Perubahan hidup terbesar dimulai saat Fany lahir. Ada rasa haru campur bahagia. Saat menyaksikan tangisan pertama Fany, memegang tangan mungilnya, mencium pipinya, semuanya. " Aku Jadi ibu sekarang " gumam saya antara percaya dan tidak. " Tapi, mampukah saya menjaga amanah dari Allah ini ". Kekhawatiran takut gagal sering muncul dibenak saya, ditambah dengan lamanya saya baru bisa menyusui Fany. Alhamdulillah suami selalu mensuport dan menyakinkan saya, kalau saya pasti bisa. Walaupun dari pihak keluarga ada yang mengatakan, memang sudah keturunan kalo saya belum bisa menyusui. Saya menangis, kesempatan saya full dengan Fany hanya 2 bulan. Setelah itu saya harus bekerja kembali, masak saya ndak bisa memberi ASI ekslusif buat anak saya. Akhirnya saat yang ditunggu-tunggu itu tiba, setelah 6 hari. Rasa sedih, khawatir hilang, berganti rasa bahagia melihat Fany lahap menghisap ASI. Alhmdulillah Fany tidak bingung puting, dia bisa cepat beradaptasi dengan hal-hal yang baru.

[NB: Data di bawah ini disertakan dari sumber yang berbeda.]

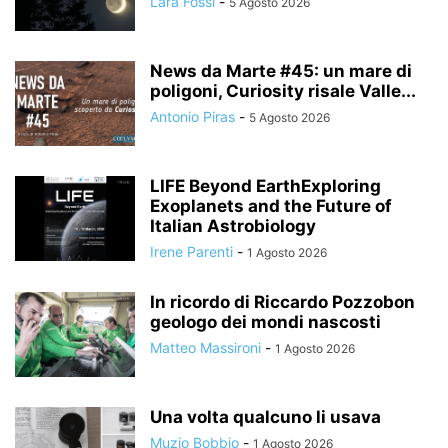
Lara Fossi
-
5 Agosto 2026
News da Marte #45: un mare di
poligoni, Curiosity risale Valle...
Antonio Piras
-
5 Agosto 2026
LIFE Beyond EarthExploring
Exoplanets and the Future of
Italian Astrobiology
Irene Parenti
-
1 Agosto 2026
In ricordo di Riccardo Pozzobon
geologo dei mondi nascosti
Matteo Massironi
-
1 Agosto 2026
Una volta qualcuno li usava
Muzio Bobbio
-
1 Agosto 2026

Dari Fany, kami belajar banyak hal. Kesabaran kami menghadapi tingkah polahnya, keuletannya mencoba sesuatu yang baru, kejujurannya, semuanya. Tahap demi tahap Fany lalui. Belajar mengangkat kepala, merangkak, duduk bahkan berjalan. Padahal saya tahu, itu tidak mudah. Tapi Fany pantang menyerah. Dia terus berusaha sampai bisa. Dari hal inilah, saya belajar. Semua anak kecil selalu ingin tahu, mencoba dan berusaha bisa. Tapi kenapa setelah kami besar, kami menjadi pribadi yang mudah menyerah. " Mama malu dek " batin saya. Dari hal inilah, membuka mata saya untuk terus berusaha belajar menjadi orang tua yang bisa memahami anak-anaknya. Belajar memakai kacamata anak-anak, memakai sudut pandang anak-anak. Walaupun itu susah, tapi itu tidak mungkin. Kami pernah jadi anak-anak, sedangkan mereka belum pernah menjadi orang tua.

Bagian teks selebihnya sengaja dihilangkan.